[EXERCISE BRIEF]: Pictures stay out; everything else in the listing below is to be restated word for word.

[INFORMATION PROVIDED]:
----
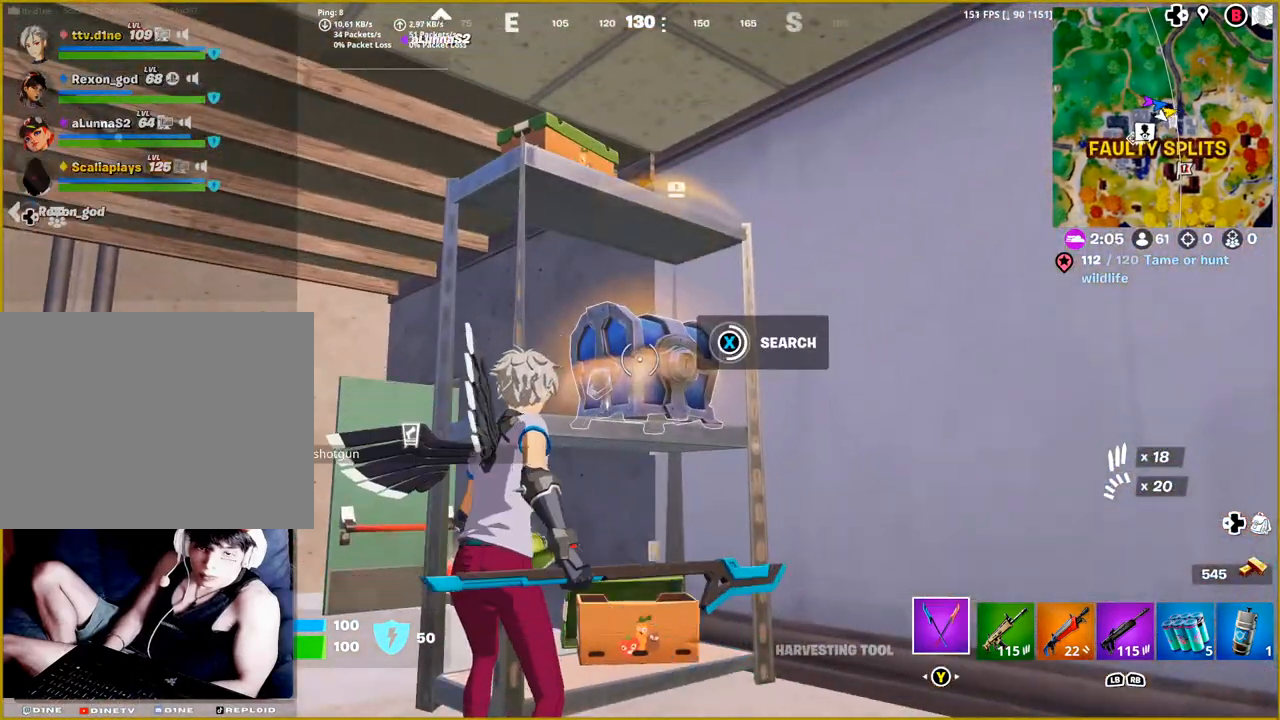
{"buttons": [], "left_stick": "center", "right_stick": "center", "events": []}
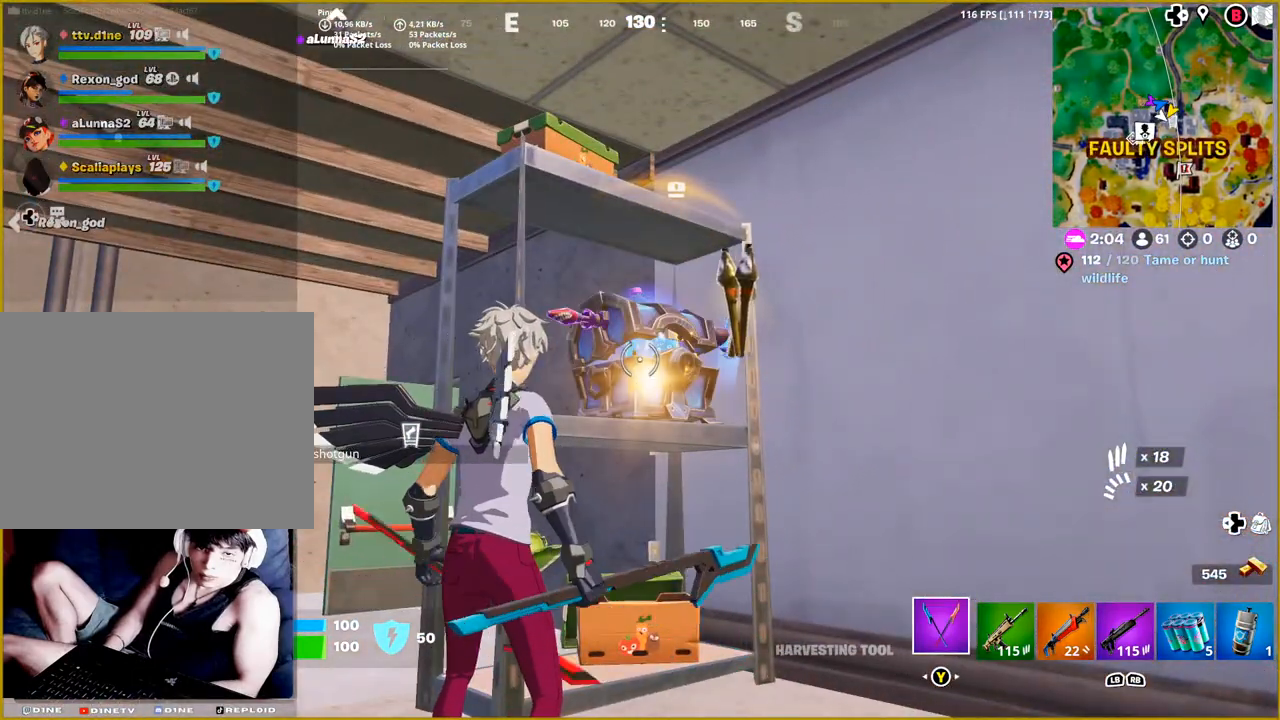
{"buttons": [], "left_stick": "up-right", "right_stick": "down", "events": [[250, "right_stick", "down"], [367, "left_stick", "up-right"]]}
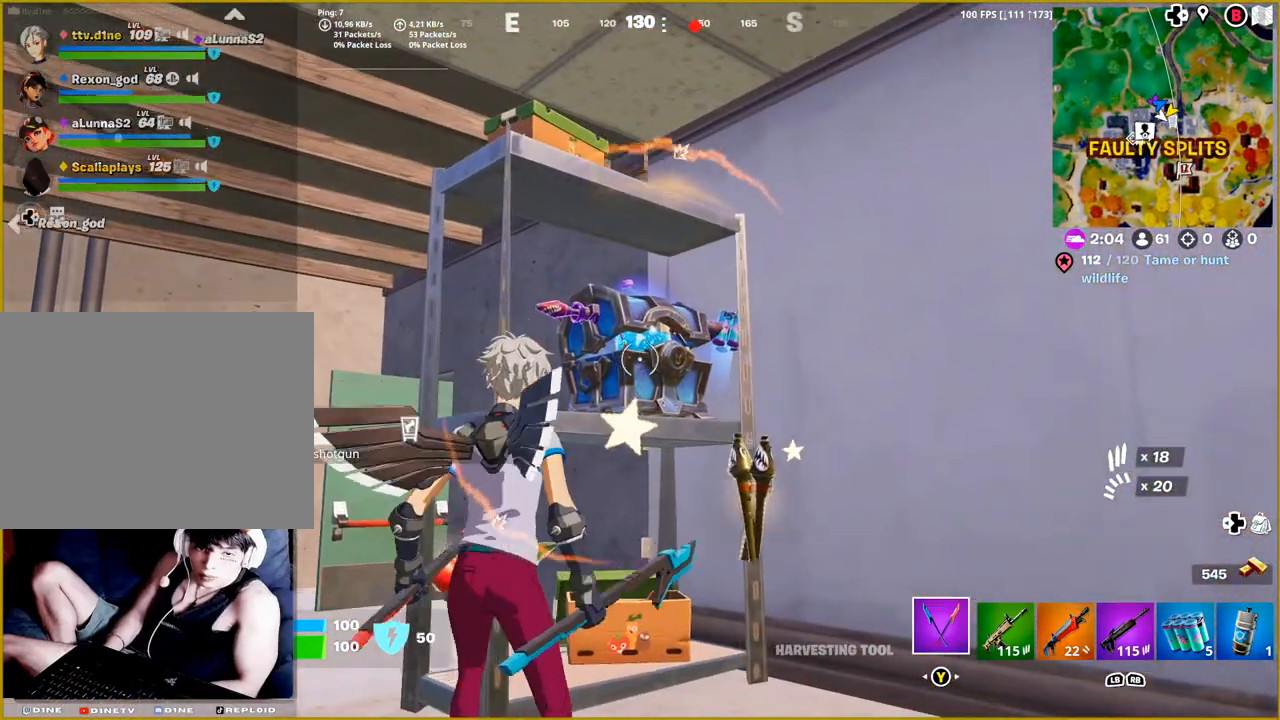
{"buttons": ["R2"], "left_stick": "center", "right_stick": "down-left", "events": [[167, "left_stick", "up-left"], [233, "left_stick", "left"], [233, "right_stick", "down-left"], [333, "left_stick", "down-left"], [450, "R2", "down"], [467, "left_stick", "center"]]}
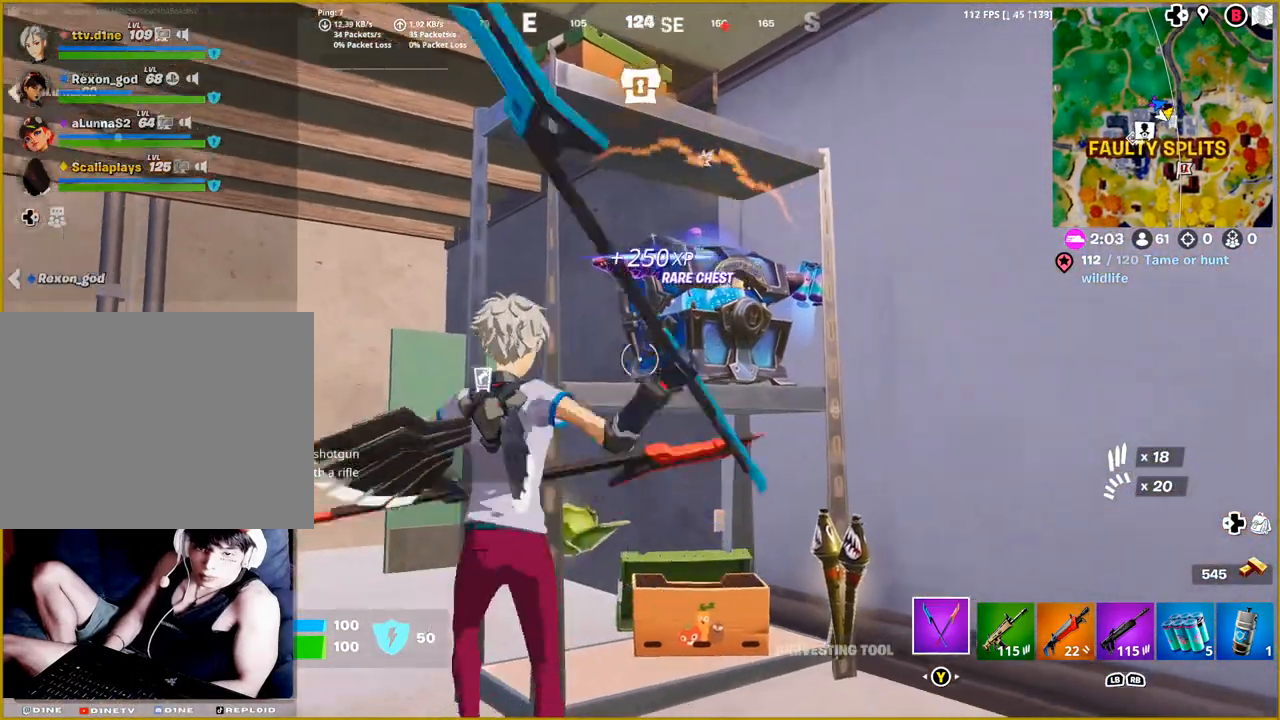
{"buttons": ["R2"], "left_stick": "center", "right_stick": "center", "events": [[200, "right_stick", "center"]]}
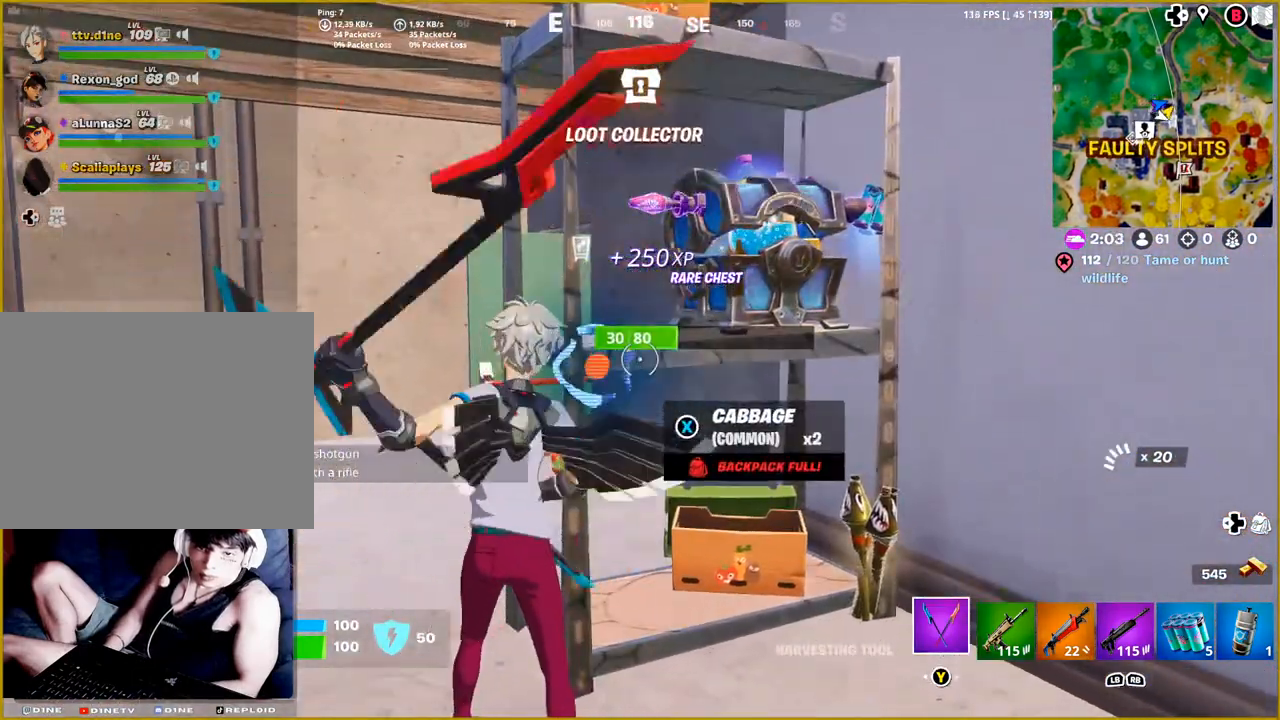
{"buttons": [], "left_stick": "center", "right_stick": "center", "events": [[33, "right_stick", "up"], [133, "right_stick", "left"], [200, "right_stick", "down-left"], [367, "right_stick", "center"], [383, "R2", "up"]]}
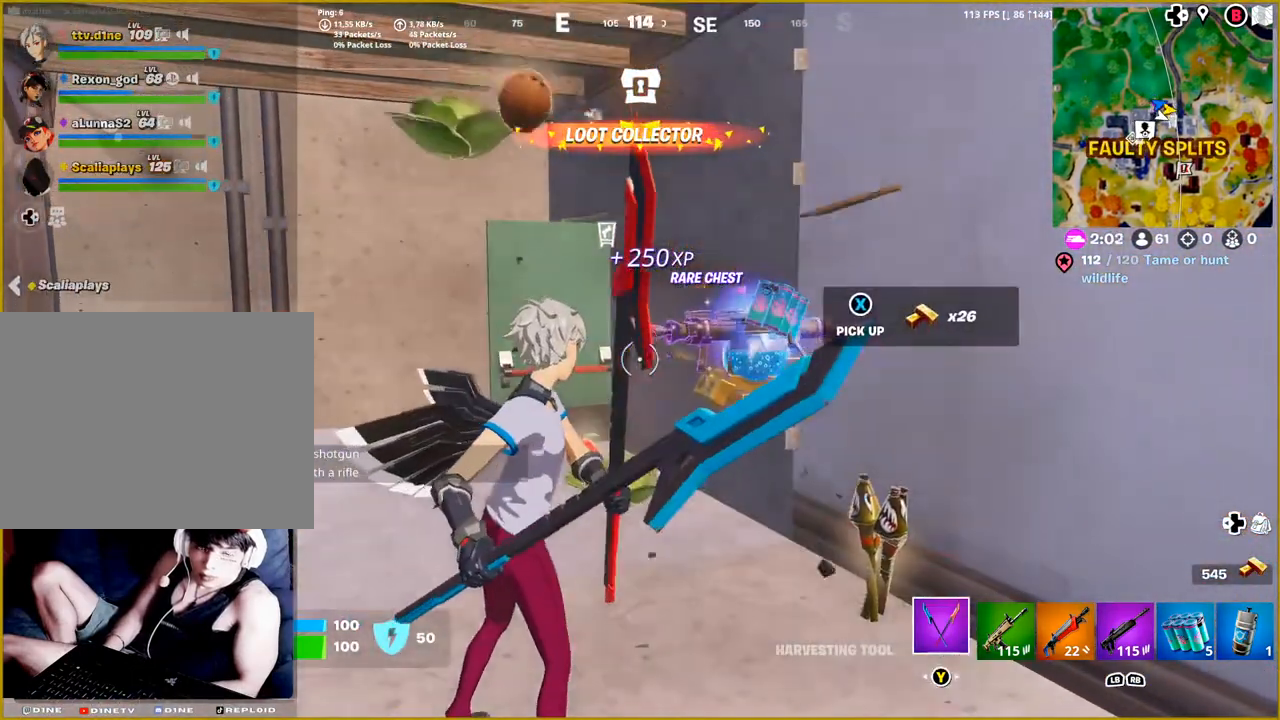
{"buttons": [], "left_stick": "up-right", "right_stick": "down", "events": [[83, "left_stick", "right"], [83, "right_stick", "down"], [367, "left_stick", "up-right"]]}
----
[RESULT FOR THIS EXERCISE]:
{"buttons": [], "left_stick": "center", "right_stick": "center", "events": []}
{"buttons": [], "left_stick": "up-right", "right_stick": "down", "events": [[250, "right_stick", "down"], [367, "left_stick", "up-right"]]}
{"buttons": ["R2"], "left_stick": "center", "right_stick": "down-left", "events": [[167, "left_stick", "up-left"], [233, "left_stick", "left"], [233, "right_stick", "down-left"], [333, "left_stick", "down-left"], [450, "R2", "down"], [467, "left_stick", "center"]]}
{"buttons": ["R2"], "left_stick": "center", "right_stick": "center", "events": [[200, "right_stick", "center"]]}
{"buttons": [], "left_stick": "center", "right_stick": "center", "events": [[33, "right_stick", "up"], [133, "right_stick", "left"], [200, "right_stick", "down-left"], [367, "right_stick", "center"], [383, "R2", "up"]]}
{"buttons": [], "left_stick": "up-right", "right_stick": "down", "events": [[83, "left_stick", "right"], [83, "right_stick", "down"], [367, "left_stick", "up-right"]]}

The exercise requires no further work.